→ Excerpt to read:
☆ ☆ ☆ ☆
From Casetext: Smarter Legal Research

United States v. Williams

UNITED STATES DISTRICT COURT EASTERN DISTRICT OF NEW YORK
Aug 15, 2019
03-CR-795 (SJF) (E.D.N.Y. Aug. 15, 2019)

Opinion

03-CR-795 (SJF)

08-15-2019

UNITED STATES OF AMERICA, v. JAMEL WILLIAMS, Defendant.


ORDER

Pending before the Court is the pro se motion of defendant Jamel Williams ("defendant") seeking to reduce his sentence pursuant to 18 U.S.C. § 3582(c), which is opposed by the government. For the reasons set forth herein, defendant's motion is granted. I. Background

On October 31, 2005, defendant was convicted, upon his plea of guilty before the Honorable Steven M. Gold, United States Magistrate Judge, of one (1) count of conspiracy to distribute and possess with the intent to distribute "fifty 50 grams or more" of cocaine base in violation of 21 U.S.C. §§ 846 and 841(b)(1)(A), a lesser-included offense of one (1) count of a thirteen (13)-count second superseding indictment. During his plea allocution, defendant stipulated, inter alia, that from 2001 to 2002, he conspired with others to sell cocaine base in Brooklyn, and that he was a member of a racketeering organization that sold more than one and a half (1.5) kilograms of crack cocaine. (Doc. No. 194 at p. 23-25).

The government filed a Prior Felony Information ("PFI") pursuant to 21 U.S.C. § 851 based upon defendant's prior state conviction for criminal sale of a controlled substance in the third degree in violation of N.Y. Penal Law § 220.39(1). As a result, defendant was subject to a twenty (20)-year statutory mandatory minimum sentence that was applicable at that time under 21 U.S.C. § 841(b)(1)(A).
☆ ☆ ☆ ☆
Chart interpretation exercises

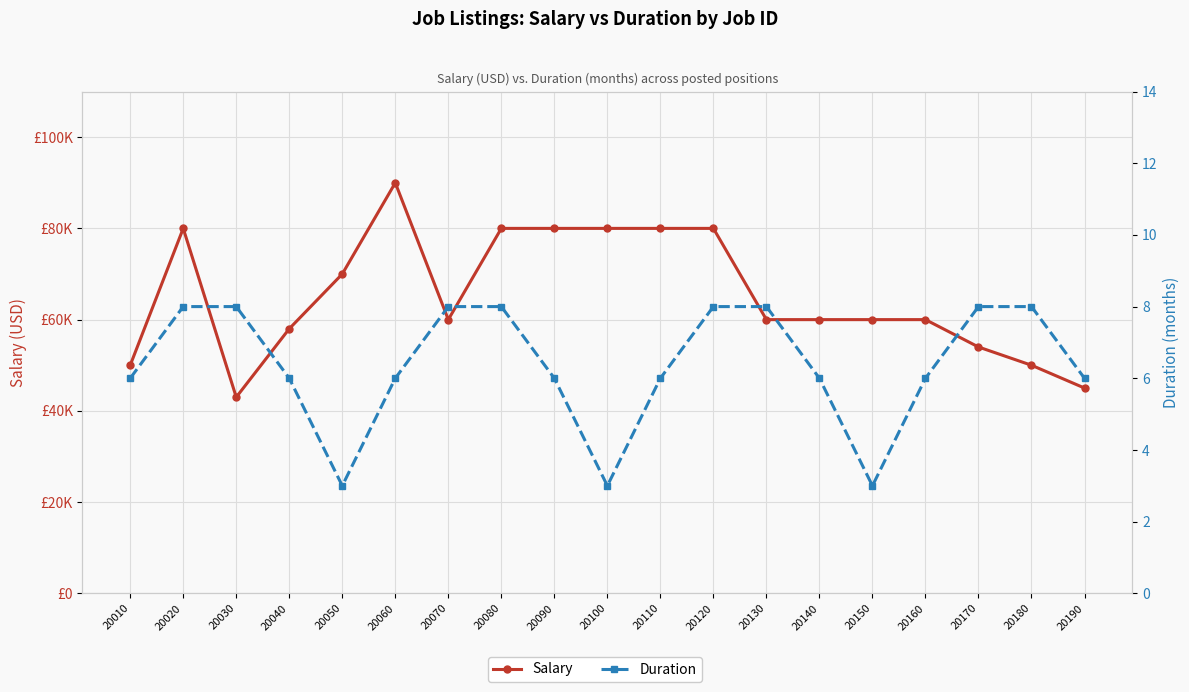

What is the difference between the maximum and second lowest values in the Salary series?

44990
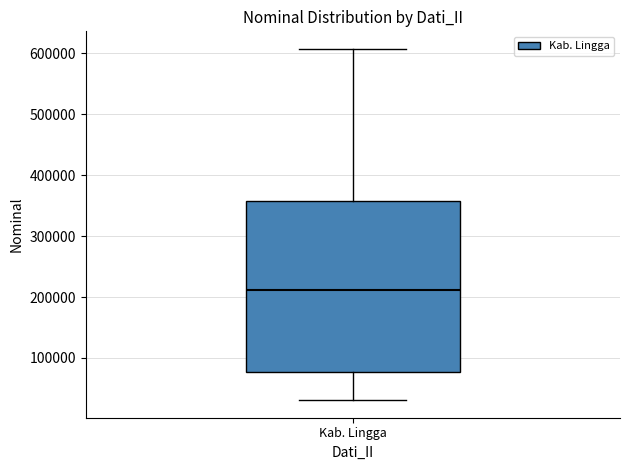

Read this box plot against the y-axis: the position of the median line, the range covered by the box, and the ends of both whiskers. The values are not printed on the chart, so give them approximately, as read against the axis.

median 210000, box 80000 to 360000, whiskers 30000 to 610000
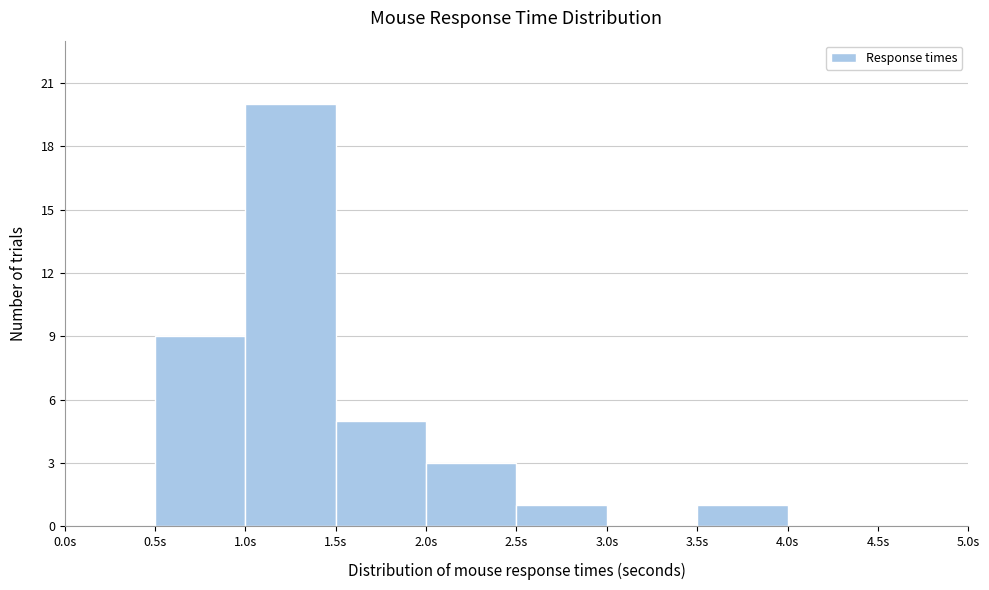

How tall is the bar that spans 3.5 to 4.0 on the x-axis? The values are not printed on the chart, so give them approximately, as read against the axis.

1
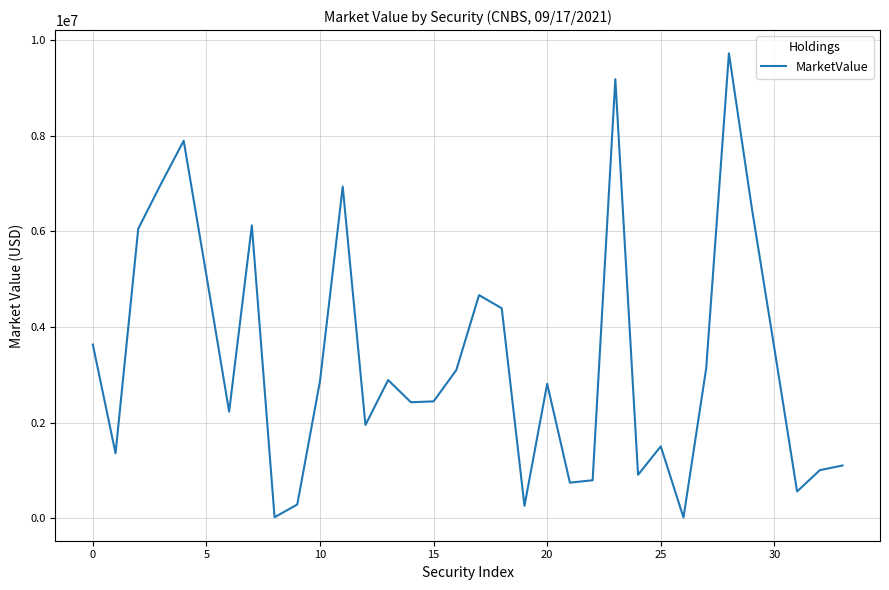

What is the difference between the maximum and minimum values?

9711723.4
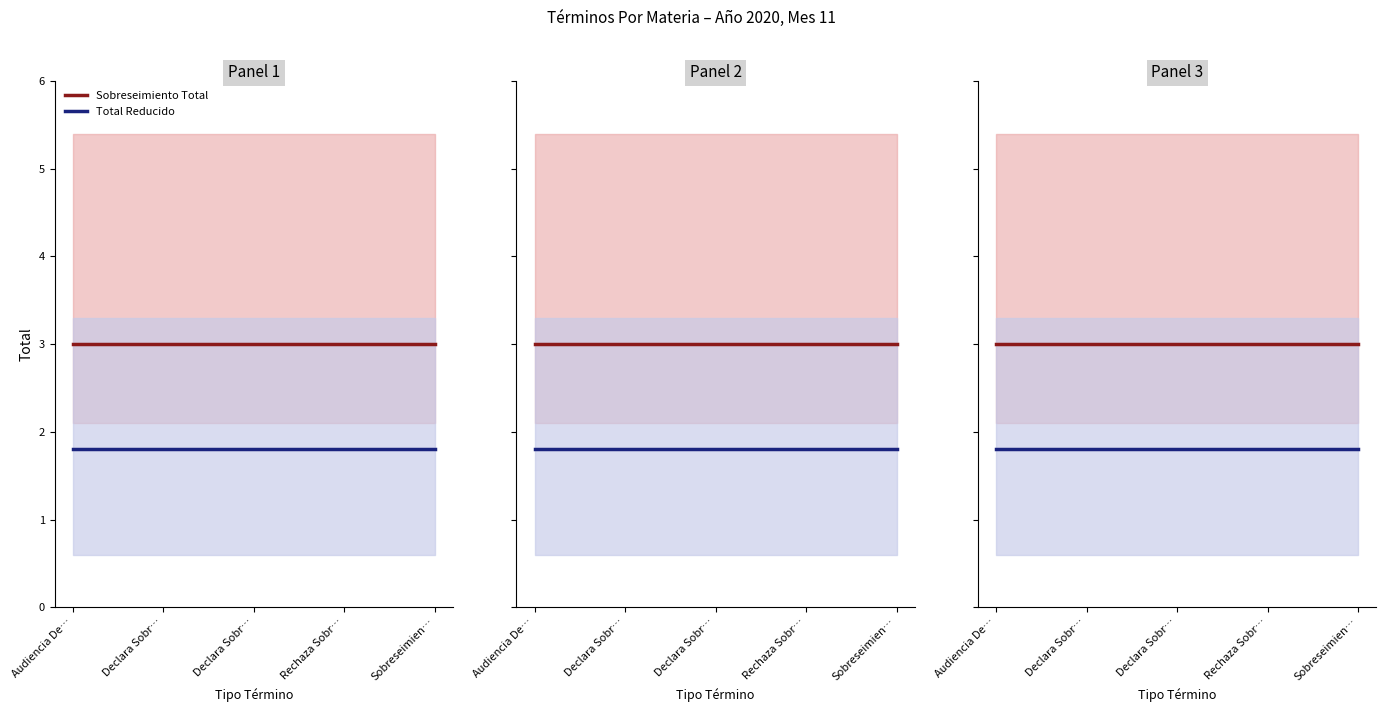

What are all the series names shown in the legend?

Sobreseimiento Total, Total Reducido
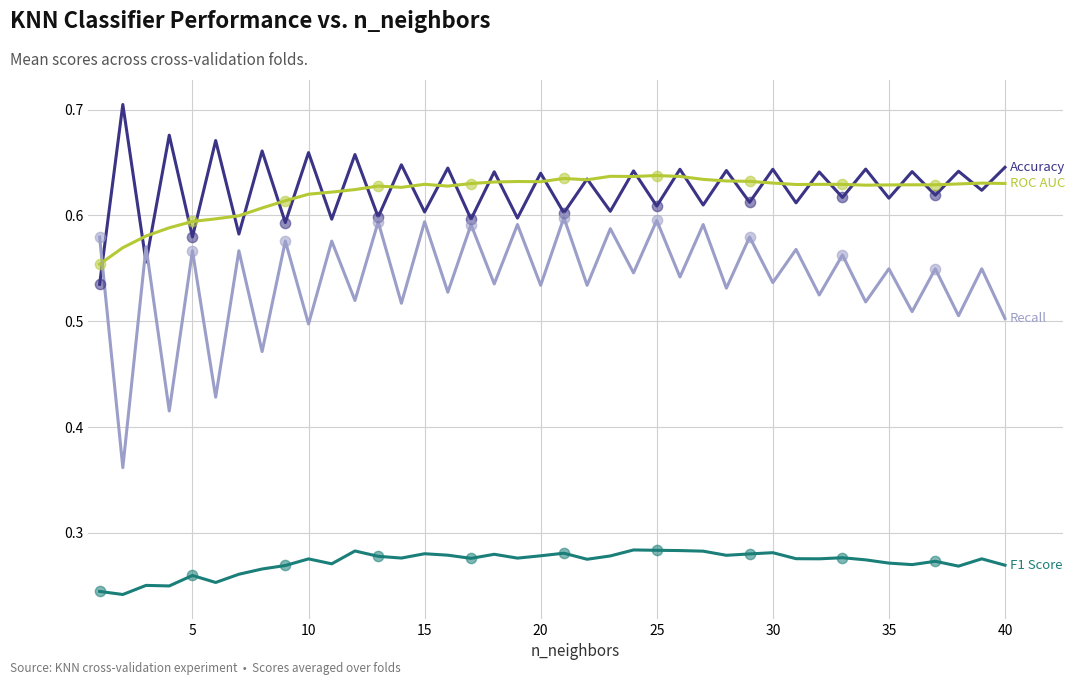

Does the chart have visible grid lines?

Yes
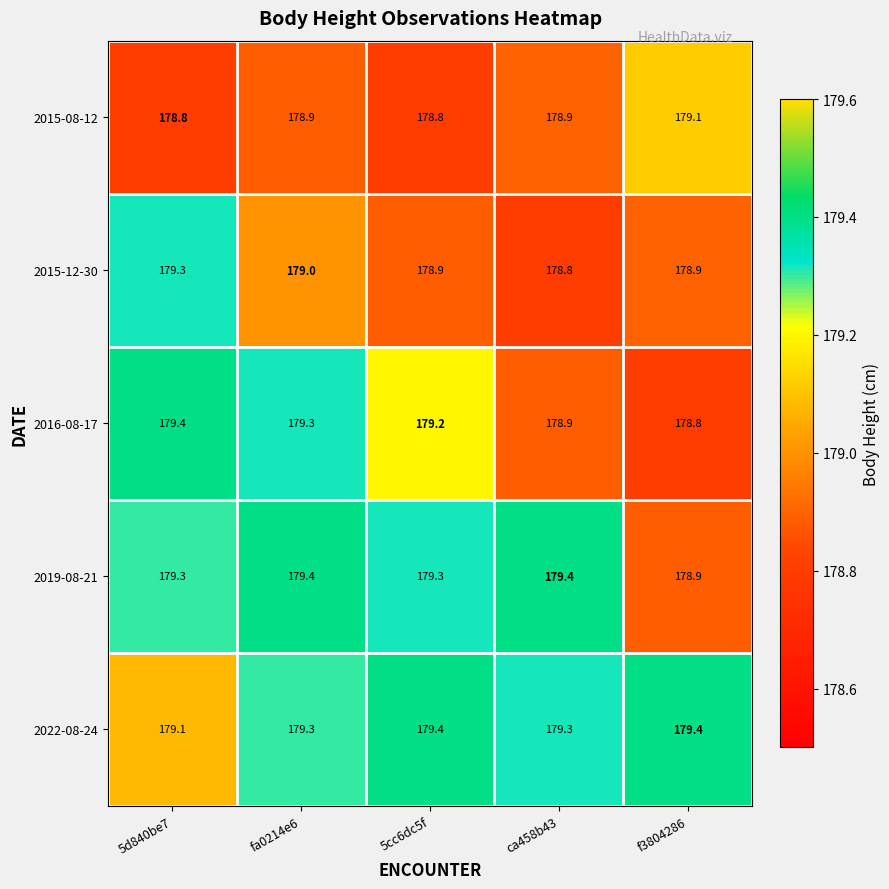

What is the spread (max minus min) of values at 5d840be7?

0.6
☆ ☆ ☆ ☆
→ What you need to do:
1. According to the court order, what mandatory minimum sentence was the defendant subject to?
2. Mark each statement yes or no based on the court order, and quote the words that decide it: (a) The government supports the defendant's motion. (b) The court grants the defendant's motion. (c) The defendant conspired to sell cocaine base in Manhattan.
3. Copy from the court order word for word, beginning at the words "UNITED STATES DISTRICT" and stopping after "JAMEL WILLIAMS, Defendant.".

→ Solution list:
1. A twenty (20)-year statutory mandatory minimum sentence.

2.
(a) No: "which is opposed by the government."
(b) Yes: "defendant's motion is granted."
(c) No: "he conspired with others to sell cocaine base in Brooklyn"

3.
UNITED STATES DISTRICT COURT EASTERN DISTRICT OF NEW YORK
Aug 15, 2019
03-CR-795 (SJF) (E.D.N.Y. Aug. 15, 2019)

Opinion

03-CR-795 (SJF)

08-15-2019

UNITED STATES OF AMERICA, v. JAMEL WILLIAMS, Defendant.